Instruções da tarefa: Dê continuidade à reportagem sobre o decreto boliviano que isenta os militares de responsabilidade penal, a partir da última frase apresentada.

Trecho da fonte:
☆ ☆ ☆

Redação / 18 de Novembro de 2019
Decreto que
exime o Exército de responsabilidade penal recebe críticas de organismos de
direitos humanos
O Gabinete
interino que assumiu o poder na semana passada na Bolívia repete um mantra:
“Pacificar o país”. Essa declaração de intenções se choca com decisões que
elevaram a tensão nos protestos. Jeanine Áñez, a mandatária que sucedeu a Evo
Morales sem o apoio da maioria do Parlamento, assinou um decreto que exime de
responsabilidade penal os militares mobilizados nas ruas. Sua equipe garante
não ser uma “licença para matar”, mas a medida alarmou os organismos
internacionais.
A ordem, que
regula a intervenção das Forças Armadas ao lado da Polícia nas ruas do país,
foi emitida na sexta-feira, mesmo dia em que pelo menos nove manifestantes
foram mortos por agentes fardados em um confronto numa zona cocaleira próxima à
cidade de Cochabamba. “O pessoal das Forças Armadas que participar das
operações para o restabelecimento da ordem interna e estabilidade pública”, diz
o artigo 3º do decreto 4.078, “estará isento de responsabilidade penal quando,
em cumprimento de suas funções constitucionais, agirem em legítima defesa ou
estado de necessidade, em observância aos princípios da legalidade, absoluta
necessidade e proporcionalidade”. O Movimento ao Socialismo (MAS), partido do
ex-presidente Morales, anunciou neste domingo um recurso de
inconstitucionalidade. “Queremos informar que, no marco da normativa, vamos
apresentar um recurso ao Tribunal Constitucional Plurinacional para que isto [o
decreto] seja declarado inconstitucional”, disse a deputada Sonia Brito,
informa a agência boliviana Fides.
A decisão
fez disparar a preocupação em várias organizações. A Comissão Interamericana
dos Direitos humanos (CIDH), ligada à Organização dos Estados Americanos (OEA),
condenou-a sem meios termos. “O grave decreto da Bolívia ignora os padrões
internacionais de direitos humanos e por seu estilo estimula a repressão
violenta. O alcance de decretos desse tipo transgride a obrigação dos Estados
de investigar, processar, julgar e sancionar as violações de direitos humanos”,
denunciou a comissão.
A Human
Rights Watch pediu sua revogação. Segundo o diretor do organismo para as
Américas, José Miguel Vivanco, isso estabelece um precedente perigoso. “O
anunciado decreto supremo 4.078 da Bolívia não se ajusta aos padrões
internacionais e na prática envia às forças militares a perigosíssima mensagem
de que elas têm carta branca para cometer abusos. Deve ser retirado
urgentemente”, manifestou.

☆ ☆ ☆

Informações extraídas:

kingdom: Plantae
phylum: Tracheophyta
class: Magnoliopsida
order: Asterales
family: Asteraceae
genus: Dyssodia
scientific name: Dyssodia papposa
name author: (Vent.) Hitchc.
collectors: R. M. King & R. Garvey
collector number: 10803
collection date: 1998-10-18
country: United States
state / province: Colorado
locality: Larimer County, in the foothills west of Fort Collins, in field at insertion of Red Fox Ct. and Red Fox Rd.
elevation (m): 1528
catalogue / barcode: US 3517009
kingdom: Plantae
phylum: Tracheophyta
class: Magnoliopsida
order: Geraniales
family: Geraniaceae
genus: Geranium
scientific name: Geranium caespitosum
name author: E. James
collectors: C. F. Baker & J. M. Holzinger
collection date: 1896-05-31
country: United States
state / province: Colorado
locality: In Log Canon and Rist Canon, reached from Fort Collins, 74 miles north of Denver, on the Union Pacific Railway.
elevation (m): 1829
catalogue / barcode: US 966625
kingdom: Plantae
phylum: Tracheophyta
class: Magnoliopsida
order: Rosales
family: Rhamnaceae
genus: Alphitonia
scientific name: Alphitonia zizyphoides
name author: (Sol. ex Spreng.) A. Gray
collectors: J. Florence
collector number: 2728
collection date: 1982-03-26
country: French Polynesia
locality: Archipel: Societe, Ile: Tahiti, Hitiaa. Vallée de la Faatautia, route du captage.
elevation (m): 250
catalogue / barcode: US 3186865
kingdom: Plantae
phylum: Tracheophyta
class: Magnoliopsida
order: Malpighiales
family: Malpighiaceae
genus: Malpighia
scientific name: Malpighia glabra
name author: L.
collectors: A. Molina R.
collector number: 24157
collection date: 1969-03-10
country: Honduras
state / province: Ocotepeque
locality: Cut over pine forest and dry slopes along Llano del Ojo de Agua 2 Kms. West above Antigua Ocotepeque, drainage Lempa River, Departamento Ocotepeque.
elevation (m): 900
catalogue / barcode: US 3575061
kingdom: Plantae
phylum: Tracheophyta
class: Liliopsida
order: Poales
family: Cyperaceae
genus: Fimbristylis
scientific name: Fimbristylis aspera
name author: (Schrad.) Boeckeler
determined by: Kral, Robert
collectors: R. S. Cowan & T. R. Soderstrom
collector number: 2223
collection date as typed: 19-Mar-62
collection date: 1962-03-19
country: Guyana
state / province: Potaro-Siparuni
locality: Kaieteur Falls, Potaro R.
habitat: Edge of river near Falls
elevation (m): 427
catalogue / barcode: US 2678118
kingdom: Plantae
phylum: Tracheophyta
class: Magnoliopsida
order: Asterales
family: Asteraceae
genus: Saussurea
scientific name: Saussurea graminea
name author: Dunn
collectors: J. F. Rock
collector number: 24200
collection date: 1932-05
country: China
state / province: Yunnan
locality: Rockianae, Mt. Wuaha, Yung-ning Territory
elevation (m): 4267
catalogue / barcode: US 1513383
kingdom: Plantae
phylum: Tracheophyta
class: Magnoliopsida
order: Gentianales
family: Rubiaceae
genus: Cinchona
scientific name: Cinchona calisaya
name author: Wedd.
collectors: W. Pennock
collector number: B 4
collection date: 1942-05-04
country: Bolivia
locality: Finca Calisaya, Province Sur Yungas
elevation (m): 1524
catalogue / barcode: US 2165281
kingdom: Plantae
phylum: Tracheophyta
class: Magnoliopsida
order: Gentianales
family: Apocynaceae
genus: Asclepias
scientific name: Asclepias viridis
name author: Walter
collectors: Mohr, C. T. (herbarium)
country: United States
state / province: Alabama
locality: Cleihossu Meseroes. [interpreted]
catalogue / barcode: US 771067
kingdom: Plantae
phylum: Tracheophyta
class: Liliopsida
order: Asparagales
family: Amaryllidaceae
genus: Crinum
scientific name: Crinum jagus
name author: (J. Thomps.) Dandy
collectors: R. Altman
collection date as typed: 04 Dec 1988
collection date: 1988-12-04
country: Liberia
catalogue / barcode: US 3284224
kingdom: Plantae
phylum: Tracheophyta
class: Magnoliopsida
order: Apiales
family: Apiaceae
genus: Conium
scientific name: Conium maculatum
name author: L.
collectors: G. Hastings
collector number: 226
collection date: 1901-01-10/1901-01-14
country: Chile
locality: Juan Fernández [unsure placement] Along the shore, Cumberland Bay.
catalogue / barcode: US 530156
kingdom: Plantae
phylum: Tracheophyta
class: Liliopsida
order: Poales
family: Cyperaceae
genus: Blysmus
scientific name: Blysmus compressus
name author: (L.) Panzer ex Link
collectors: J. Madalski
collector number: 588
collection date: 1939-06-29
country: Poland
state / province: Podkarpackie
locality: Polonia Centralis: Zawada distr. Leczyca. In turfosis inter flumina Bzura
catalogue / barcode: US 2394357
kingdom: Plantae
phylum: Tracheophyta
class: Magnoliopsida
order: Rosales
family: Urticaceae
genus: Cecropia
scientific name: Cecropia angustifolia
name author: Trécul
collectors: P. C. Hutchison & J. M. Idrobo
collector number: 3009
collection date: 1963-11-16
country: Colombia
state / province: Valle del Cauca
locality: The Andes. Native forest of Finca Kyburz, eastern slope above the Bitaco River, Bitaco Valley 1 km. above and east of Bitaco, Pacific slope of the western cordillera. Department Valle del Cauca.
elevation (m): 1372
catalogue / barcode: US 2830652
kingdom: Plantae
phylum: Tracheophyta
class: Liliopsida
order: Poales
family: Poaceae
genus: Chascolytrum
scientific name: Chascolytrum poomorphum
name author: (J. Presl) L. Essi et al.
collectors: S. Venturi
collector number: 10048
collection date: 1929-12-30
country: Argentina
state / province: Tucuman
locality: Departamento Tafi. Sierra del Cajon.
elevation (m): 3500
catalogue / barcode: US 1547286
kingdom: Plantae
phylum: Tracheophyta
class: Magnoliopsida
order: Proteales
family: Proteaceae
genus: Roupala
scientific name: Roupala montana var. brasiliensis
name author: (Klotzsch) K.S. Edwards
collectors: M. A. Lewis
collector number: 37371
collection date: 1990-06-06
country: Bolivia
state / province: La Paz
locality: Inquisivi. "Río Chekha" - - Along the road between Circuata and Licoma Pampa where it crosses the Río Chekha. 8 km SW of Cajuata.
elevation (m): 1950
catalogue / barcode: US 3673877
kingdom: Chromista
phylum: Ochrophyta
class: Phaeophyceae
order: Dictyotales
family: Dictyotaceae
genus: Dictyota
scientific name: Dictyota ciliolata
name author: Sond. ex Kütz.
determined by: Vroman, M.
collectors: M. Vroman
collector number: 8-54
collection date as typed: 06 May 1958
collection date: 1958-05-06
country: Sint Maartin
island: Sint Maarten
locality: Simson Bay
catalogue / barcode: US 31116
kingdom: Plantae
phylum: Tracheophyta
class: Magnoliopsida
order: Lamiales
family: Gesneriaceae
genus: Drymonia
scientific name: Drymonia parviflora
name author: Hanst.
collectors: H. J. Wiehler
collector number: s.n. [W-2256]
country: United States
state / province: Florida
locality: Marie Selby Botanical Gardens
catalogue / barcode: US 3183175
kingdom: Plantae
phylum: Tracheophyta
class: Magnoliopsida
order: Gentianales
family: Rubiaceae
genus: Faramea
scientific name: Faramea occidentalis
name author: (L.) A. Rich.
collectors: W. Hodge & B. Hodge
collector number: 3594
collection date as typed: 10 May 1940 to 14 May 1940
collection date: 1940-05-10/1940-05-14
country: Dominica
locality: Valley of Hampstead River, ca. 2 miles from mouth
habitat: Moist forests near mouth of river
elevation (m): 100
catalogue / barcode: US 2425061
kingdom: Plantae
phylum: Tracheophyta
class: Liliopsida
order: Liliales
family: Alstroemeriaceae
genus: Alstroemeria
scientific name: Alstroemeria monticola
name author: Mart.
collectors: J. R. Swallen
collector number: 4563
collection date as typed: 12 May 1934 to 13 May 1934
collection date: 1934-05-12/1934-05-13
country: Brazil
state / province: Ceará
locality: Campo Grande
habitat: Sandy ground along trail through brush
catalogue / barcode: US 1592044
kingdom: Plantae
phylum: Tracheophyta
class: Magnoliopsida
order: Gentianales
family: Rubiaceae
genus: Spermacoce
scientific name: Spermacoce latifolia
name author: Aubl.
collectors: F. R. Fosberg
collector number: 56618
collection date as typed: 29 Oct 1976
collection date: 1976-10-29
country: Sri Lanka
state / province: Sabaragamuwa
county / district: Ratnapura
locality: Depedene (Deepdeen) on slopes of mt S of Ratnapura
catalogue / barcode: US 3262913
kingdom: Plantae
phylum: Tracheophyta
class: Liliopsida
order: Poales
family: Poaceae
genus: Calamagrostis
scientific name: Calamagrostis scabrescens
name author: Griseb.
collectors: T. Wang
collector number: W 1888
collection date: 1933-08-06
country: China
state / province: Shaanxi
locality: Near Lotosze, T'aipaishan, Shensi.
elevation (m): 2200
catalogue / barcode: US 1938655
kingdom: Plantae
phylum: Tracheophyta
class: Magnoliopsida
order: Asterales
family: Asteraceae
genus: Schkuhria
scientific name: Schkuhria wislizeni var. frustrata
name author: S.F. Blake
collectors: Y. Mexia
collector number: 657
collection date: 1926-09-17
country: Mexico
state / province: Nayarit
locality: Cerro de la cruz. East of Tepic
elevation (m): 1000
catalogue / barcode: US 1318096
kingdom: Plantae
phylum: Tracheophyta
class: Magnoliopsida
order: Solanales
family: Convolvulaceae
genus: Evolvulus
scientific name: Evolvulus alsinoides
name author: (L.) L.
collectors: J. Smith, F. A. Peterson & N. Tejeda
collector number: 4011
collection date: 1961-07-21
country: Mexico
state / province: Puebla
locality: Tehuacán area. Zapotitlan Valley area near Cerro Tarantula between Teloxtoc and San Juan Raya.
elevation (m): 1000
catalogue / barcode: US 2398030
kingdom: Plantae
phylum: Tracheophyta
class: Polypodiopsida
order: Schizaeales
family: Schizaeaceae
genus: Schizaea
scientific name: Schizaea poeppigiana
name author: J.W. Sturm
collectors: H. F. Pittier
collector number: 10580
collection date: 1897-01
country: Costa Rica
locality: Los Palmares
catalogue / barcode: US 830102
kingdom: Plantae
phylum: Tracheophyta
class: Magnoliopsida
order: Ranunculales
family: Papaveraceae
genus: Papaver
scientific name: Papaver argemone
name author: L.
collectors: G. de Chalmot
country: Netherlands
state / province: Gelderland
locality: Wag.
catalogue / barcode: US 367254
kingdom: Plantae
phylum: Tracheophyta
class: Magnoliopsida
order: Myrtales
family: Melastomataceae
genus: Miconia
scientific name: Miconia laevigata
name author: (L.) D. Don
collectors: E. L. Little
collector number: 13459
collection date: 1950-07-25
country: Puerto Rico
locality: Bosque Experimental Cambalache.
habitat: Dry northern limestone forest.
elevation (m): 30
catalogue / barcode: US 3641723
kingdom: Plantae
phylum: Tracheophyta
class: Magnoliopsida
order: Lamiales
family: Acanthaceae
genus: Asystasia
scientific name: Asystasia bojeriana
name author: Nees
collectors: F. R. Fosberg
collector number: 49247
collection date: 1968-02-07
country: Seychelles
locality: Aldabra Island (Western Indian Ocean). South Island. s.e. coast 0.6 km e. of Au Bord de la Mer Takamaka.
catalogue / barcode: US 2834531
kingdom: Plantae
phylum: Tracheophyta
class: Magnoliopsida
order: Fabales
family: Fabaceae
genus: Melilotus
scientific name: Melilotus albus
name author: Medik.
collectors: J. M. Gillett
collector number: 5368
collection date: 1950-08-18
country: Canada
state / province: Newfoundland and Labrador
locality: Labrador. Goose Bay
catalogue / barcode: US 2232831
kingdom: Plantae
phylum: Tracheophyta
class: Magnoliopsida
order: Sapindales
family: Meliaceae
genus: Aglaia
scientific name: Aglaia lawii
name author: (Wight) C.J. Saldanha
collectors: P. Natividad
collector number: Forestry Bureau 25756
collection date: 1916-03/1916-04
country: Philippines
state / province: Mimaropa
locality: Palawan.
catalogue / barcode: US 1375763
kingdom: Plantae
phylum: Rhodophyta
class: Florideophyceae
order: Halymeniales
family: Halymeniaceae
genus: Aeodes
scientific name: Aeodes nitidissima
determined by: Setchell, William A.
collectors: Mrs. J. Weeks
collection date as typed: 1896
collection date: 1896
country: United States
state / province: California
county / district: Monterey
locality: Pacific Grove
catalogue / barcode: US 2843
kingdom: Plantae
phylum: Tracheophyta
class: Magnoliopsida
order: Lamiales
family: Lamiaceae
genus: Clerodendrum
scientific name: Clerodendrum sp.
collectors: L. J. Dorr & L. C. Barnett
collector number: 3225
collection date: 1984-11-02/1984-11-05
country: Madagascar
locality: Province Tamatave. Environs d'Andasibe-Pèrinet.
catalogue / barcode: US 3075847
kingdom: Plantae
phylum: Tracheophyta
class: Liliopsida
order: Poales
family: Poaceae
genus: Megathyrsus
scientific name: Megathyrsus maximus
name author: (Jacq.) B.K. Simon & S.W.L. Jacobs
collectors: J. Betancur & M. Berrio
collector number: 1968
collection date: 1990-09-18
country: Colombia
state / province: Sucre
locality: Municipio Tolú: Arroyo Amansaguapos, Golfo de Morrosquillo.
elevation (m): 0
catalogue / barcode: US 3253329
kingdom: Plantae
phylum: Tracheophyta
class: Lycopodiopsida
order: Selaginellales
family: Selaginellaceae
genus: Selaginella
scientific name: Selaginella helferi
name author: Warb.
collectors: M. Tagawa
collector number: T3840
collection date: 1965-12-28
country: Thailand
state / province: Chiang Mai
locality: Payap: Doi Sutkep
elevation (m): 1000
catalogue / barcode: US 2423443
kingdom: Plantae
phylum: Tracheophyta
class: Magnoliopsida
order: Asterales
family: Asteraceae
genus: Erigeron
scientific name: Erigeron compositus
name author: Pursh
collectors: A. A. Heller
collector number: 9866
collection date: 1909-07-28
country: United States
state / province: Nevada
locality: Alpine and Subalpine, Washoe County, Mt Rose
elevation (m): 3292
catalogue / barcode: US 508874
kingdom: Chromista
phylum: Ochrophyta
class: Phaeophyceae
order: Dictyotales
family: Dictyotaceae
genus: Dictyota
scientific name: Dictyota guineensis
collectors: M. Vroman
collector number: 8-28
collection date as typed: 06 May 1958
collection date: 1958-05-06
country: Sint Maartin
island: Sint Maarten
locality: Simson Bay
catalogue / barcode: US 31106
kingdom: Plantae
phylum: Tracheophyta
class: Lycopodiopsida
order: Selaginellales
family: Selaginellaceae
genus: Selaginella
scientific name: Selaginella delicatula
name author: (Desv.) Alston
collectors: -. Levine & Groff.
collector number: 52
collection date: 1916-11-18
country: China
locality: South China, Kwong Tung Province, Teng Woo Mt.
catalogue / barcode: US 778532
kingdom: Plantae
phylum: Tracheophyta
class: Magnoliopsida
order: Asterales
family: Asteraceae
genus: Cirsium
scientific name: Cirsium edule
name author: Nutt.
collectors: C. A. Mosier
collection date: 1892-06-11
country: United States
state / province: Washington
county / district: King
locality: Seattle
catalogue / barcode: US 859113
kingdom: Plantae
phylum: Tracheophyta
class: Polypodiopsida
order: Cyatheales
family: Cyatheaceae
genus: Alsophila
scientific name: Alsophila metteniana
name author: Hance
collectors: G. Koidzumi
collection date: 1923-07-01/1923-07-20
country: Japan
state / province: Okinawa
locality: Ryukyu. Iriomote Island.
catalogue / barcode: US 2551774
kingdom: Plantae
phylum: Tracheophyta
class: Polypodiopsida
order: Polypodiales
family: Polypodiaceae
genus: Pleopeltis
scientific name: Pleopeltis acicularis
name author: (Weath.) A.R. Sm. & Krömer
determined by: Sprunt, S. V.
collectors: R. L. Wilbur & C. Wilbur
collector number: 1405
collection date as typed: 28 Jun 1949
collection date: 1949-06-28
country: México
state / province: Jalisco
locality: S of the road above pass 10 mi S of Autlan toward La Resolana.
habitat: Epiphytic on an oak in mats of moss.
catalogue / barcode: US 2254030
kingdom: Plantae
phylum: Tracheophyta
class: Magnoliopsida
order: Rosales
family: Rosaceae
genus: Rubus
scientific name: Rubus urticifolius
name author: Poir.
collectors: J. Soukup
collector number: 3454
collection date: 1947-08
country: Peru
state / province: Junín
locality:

☆ ☆ ☆

Resultado:
A equipe de
Áñez, que há dias argumenta que os protestos derivaram em distúrbios e
vandalismo, buscou reduzir essa preocupação. “Autorizou-se que o Exército, a
força armada da nação, possa participar da defesa da sociedade. Afirmou-se que
este decreto supremo, acreditamos que de maneira distorcida, evidentemente,
constitui uma licença para matar da força armada. O que não significa isso”,
disse a jornalistas o ministro interino da Presidência (Casa Civil), Jerjes
Justiniano.
A repressão
dos policiais e militares nos protestos já deixou 23 mortos, segundo o balanço
da CIDH, e recebeu críticas também da alta comissária de Direitos Humanos da
ONU, Michelle Bachelet, que manifestou sua preocupação com excessos das forças
de segurança num contexto extremamente volátil em que as duas partes parecem
inconciliáveis.
As ações dos
militares e policiais, na opinião dela, “podem pôr em perigo qualquer caminho
de diálogo possível”. Os esforços de aproximação entre o MAS, que durante quase
14 anos sustentou Evo Morales – asilado no México desde a terça-feira passada
–, e as novas autoridades por enquanto caíram no vazio.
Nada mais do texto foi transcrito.